Review: It certainly is ‘As You Like It,’ (Pa. Shakespeare Festival)
Listen“As You Like It,” Shakespeare’s tale of outcasts who flee to the forest and proceed to ruminate deliciously on love, contains some of his most beautiful and clever writing. It’s one of my favorite plays, and after seeing productions ranging from bad on up I decided it was indestructible. But never, until opening night at the Pennsylvania Shakespeare Festival on Saturday, have I seen “As You Like It” it in a version so clear I thought I was watching it for the first time.
First off, Matt Pfeiffer’s production hits where it really counts: not just in the way it sounds (great, especially with theater artist Alex Bechtel’s affecting new music) or looks (fun to watch and moving constantly), but in the way it feels. That feeling, coming from a great cast, has us fully in the forest of Arden with souls who seem hopelessly lost among their own yearnings. There’s melancholy in that, but also great warmth and good spirit and – here’s the thing – an overall feeling that we’re part of the conversations.
Have you ever been in love? Answer yes, and in your mind you’ll speak to this production as much as it does to you. Answer no, and you’ll find plenty to chew on regarding love as an elusive concept. Some of Shakespeare’s dialogue and word-play for “As You Like It” might go by so quickly it can be dismissed as nonsense. But not so much in Pfeiffer’s production, which delivers much of the back-and-forth as accessibly as I’ve ever heard it.

####

Reproduce the passage of the review that opens with the words containing "Have you ever" and closes with "ever heard it.".

* EXCERPTED RECORDS

####

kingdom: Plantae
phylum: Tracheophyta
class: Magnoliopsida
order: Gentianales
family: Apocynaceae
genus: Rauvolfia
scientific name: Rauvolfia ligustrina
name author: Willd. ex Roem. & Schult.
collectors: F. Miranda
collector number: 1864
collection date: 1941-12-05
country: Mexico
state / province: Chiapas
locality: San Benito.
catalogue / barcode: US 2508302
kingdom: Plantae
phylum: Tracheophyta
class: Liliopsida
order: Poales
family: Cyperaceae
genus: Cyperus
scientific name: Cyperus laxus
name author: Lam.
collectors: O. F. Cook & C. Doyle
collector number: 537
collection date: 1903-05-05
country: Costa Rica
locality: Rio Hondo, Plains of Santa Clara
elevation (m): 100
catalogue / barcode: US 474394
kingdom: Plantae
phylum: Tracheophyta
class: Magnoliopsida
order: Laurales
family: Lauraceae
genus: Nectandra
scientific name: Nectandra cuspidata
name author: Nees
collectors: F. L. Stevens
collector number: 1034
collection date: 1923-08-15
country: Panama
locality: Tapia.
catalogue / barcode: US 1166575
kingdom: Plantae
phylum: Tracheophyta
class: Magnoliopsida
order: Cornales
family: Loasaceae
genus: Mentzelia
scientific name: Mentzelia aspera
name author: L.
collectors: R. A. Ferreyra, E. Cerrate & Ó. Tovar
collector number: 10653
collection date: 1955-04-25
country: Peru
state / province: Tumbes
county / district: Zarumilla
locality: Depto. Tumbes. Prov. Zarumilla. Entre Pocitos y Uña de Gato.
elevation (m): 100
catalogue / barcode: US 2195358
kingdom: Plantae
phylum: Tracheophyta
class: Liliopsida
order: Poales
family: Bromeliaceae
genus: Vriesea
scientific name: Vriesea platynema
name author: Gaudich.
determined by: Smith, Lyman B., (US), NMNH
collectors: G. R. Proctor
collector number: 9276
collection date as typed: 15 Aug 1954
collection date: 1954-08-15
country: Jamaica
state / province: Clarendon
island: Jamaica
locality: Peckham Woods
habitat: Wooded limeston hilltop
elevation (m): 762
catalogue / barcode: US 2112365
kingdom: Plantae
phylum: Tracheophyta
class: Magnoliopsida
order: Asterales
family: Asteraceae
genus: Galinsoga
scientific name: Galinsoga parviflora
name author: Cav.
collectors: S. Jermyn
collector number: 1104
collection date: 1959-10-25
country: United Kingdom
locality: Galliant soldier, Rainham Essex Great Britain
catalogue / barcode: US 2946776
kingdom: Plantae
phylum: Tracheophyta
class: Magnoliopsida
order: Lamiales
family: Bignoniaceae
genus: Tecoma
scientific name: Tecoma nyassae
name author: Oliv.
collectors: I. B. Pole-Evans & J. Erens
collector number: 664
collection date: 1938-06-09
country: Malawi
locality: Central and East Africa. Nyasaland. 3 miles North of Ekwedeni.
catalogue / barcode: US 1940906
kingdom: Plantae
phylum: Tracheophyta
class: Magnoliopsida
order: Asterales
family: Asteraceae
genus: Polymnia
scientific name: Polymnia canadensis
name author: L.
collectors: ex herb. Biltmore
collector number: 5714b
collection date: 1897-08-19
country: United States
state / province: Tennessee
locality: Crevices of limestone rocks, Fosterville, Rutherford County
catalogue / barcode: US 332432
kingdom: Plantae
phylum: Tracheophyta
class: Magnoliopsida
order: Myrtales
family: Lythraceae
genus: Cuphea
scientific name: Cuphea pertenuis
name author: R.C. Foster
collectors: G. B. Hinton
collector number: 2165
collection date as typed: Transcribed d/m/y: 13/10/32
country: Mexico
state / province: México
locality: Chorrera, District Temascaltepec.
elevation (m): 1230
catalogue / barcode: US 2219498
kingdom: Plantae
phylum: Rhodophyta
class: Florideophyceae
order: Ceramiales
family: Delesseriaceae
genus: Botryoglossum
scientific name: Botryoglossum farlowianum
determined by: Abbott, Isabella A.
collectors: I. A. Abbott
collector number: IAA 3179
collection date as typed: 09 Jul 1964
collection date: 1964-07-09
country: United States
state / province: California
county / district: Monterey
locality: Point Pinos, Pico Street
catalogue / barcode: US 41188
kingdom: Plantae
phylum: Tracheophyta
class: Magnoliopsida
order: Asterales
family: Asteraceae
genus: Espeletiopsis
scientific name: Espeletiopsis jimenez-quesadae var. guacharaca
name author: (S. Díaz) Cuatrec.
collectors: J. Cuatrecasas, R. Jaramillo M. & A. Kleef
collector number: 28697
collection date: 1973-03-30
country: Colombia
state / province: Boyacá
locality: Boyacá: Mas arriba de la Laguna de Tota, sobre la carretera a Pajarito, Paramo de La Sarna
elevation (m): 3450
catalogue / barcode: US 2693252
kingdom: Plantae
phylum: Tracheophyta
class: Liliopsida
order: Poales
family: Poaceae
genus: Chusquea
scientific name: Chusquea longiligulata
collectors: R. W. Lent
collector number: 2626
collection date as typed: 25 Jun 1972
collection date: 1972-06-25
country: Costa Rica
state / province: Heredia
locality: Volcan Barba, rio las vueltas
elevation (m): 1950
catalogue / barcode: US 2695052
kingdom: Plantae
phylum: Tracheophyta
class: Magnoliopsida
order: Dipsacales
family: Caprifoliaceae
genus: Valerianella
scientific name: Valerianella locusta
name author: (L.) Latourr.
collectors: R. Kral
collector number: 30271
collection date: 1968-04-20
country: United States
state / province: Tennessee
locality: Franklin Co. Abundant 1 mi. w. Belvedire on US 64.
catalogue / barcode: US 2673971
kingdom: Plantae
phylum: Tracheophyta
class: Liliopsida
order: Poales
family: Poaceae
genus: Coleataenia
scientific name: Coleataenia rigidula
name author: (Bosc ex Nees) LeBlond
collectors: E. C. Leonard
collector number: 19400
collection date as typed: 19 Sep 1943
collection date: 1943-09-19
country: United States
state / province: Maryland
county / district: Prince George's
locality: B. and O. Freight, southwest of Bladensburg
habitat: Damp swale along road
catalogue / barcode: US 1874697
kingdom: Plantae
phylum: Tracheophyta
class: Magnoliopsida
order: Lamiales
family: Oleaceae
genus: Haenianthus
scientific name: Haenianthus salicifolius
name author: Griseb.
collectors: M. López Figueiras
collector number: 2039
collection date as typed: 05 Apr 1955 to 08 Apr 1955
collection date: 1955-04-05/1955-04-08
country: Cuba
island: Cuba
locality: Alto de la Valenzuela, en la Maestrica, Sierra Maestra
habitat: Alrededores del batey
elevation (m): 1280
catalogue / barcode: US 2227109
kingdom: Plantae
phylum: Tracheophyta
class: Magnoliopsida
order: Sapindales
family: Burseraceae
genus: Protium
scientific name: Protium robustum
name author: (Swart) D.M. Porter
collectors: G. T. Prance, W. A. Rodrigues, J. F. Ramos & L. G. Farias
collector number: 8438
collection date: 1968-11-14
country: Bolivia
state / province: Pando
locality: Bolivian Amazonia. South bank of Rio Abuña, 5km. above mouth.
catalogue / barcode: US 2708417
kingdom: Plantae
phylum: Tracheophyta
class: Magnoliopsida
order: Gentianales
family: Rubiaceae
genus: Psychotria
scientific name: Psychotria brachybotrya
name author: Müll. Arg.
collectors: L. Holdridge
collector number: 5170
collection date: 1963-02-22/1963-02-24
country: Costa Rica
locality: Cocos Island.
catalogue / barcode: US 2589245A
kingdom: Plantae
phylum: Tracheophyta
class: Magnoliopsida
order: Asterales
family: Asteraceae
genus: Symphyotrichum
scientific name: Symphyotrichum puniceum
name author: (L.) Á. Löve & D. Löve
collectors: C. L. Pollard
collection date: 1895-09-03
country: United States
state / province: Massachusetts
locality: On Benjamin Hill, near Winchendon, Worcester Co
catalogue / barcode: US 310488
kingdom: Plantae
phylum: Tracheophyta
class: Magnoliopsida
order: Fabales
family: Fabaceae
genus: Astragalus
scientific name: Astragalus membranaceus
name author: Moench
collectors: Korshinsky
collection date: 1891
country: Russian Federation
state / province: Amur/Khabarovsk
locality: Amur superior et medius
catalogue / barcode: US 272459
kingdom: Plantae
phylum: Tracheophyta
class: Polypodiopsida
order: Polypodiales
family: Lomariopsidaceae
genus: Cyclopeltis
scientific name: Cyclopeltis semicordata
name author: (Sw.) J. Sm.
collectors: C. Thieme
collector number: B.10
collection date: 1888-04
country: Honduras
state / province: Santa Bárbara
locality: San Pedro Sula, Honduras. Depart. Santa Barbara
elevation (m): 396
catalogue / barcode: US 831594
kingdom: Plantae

####

* EXERCISE RESPONSE
Have you ever been in love? Answer yes, and in your mind you’ll speak to this production as much as it does to you. Answer no, and you’ll find plenty to chew on regarding love as an elusive concept. Some of Shakespeare’s dialogue and word-play for “As You Like It” might go by so quickly it can be dismissed as nonsense. But not so much in Pfeiffer’s production, which delivers much of the back-and-forth as accessibly as I’ve ever heard it.